■ EXERCISE DETAILS: Update the records below by replacing "September 9, 2022" with "September 10, 2022" throughout, keeping every other line unchanged. Leave the pictures out of your answer.

■ DATA FOR THE TASK:
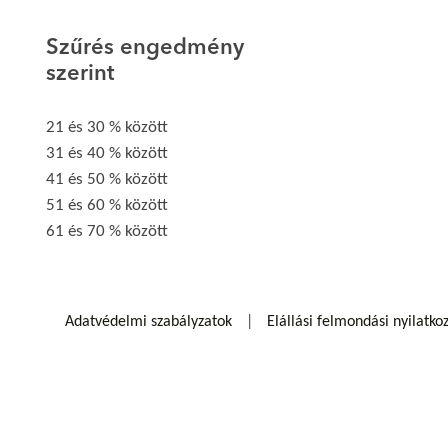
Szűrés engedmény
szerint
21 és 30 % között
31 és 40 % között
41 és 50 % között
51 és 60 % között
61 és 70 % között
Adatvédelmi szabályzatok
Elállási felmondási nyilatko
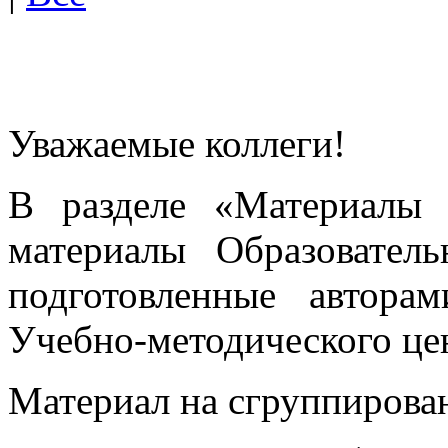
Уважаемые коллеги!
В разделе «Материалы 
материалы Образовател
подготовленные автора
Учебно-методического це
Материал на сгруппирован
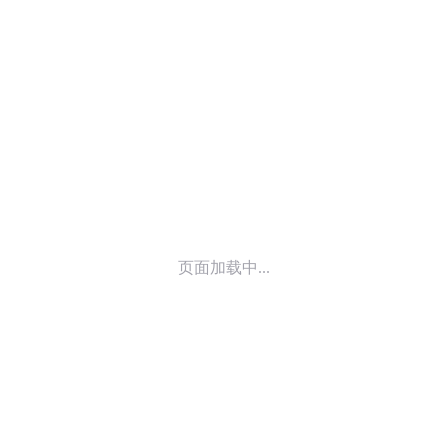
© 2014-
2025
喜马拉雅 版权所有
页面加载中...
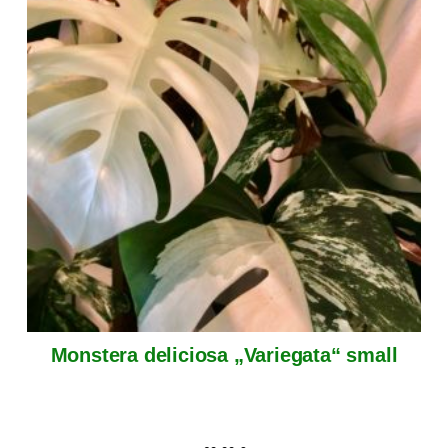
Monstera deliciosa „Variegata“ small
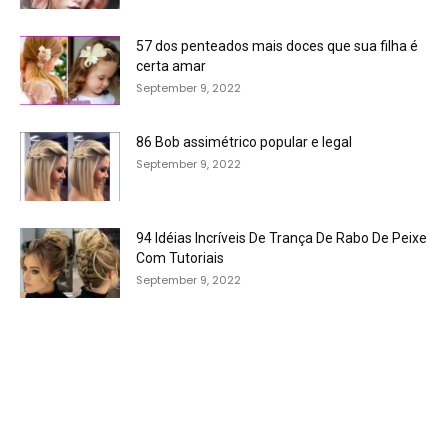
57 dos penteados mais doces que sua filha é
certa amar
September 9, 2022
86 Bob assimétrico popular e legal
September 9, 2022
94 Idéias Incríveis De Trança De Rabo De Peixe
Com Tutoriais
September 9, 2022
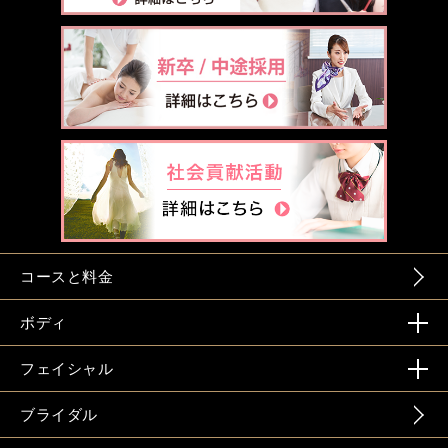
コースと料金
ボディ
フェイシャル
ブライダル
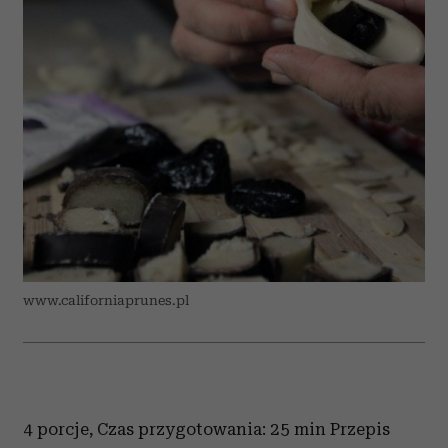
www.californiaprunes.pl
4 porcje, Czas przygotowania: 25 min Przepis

■ ANSWER:
Szűrés engedmény
szerint
21 és 30 % között
31 és 40 % között
41 és 50 % között
51 és 60 % között
61 és 70 % között
Adatvédelmi szabályzatok
Elállási felmondási nyilatko
Уважаемые коллеги!
В разделе «Материалы 
материалы Образовател
подготовленные автора
Учебно-методического це
Материал на сгруппирован
© 2014-
2025
喜马拉雅 版权所有
页面加载中...
Monstera deliciosa „Variegata“ small
57 dos penteados mais doces que sua filha é
certa amar
September 10, 2022
86 Bob assimétrico popular e legal
September 10, 2022
94 Idéias Incríveis De Trança De Rabo De Peixe
Com Tutoriais
September 10, 2022
コースと料金
ボディ
フェイシャル
ブライダル
www.californiaprunes.pl
4 porcje, Czas przygotowania: 25 min Przepis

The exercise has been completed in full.